In one sense this is a shame. If improvisation is genuinely called for, as it is when actor Johnny Mac invites four children on to the stage to sing a variant of Chirpy Chirpy Cheep Cheep, he is brilliant at it. Unfazed by the unpredictability, he makes his seven-year-old recruits laugh and the audience laugh harder – not necessarily at the same joke. He makes himself seem all the more lovable.

Of course, it would be tremendous to see more of that, but what is impressive about a cast led by Mac and Elaine C Smith is their ability to rise above the formula. However closely Alan McHugh’s script sticks to the Crossroads Pantomimes blueprint, however much they pretend to corpse or fake the adlibs, they win you over with commitment and heart.

In a show that is aware of the Disney blockbuster but not beholden to it, McHugh takes us to Clydeside-sur-le-Mer where Smith and Mac have a rare day off from their work in the castle.
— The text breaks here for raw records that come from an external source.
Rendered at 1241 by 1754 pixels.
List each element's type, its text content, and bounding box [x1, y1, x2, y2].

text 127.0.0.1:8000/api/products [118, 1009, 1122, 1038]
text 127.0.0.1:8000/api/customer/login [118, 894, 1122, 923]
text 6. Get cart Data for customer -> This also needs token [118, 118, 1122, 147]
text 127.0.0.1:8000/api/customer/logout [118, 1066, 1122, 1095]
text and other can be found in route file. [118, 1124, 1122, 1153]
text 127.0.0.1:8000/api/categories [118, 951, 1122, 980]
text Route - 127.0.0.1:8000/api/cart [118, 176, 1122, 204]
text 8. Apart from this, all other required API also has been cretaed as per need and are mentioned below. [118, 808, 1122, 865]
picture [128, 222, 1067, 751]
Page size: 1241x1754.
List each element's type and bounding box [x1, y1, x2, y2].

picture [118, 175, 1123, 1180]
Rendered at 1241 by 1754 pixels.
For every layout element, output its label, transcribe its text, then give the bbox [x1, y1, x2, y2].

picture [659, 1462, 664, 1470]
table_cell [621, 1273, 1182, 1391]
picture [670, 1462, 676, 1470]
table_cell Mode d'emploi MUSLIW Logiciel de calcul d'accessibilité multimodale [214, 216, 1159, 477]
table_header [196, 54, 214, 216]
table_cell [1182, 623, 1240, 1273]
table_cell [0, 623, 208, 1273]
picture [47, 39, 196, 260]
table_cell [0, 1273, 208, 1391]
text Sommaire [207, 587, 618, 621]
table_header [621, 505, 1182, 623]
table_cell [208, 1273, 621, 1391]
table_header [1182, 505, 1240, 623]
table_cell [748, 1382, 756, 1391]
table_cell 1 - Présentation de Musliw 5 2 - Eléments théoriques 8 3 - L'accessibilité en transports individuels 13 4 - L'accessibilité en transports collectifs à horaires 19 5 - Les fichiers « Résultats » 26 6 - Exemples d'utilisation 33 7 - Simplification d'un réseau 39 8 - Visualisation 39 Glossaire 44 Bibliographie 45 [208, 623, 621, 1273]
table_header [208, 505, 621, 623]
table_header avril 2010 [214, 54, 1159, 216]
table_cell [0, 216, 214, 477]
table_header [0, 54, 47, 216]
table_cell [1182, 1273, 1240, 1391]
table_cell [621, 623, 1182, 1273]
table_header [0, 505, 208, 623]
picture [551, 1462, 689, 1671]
There, the Beast (Calum McElroy) is joined by Belle (Blythe Jandoo), her brother Shuggie (Darren Brownlie) and pretty much anyone else who fancies calling by. It ticks off the plot points efficiently, if not exactly movingly, focusing primarily on the comic banter, the lavish dance routines and, as ever, Smith’s prowess as a singer. It is as entertaining as it is slick.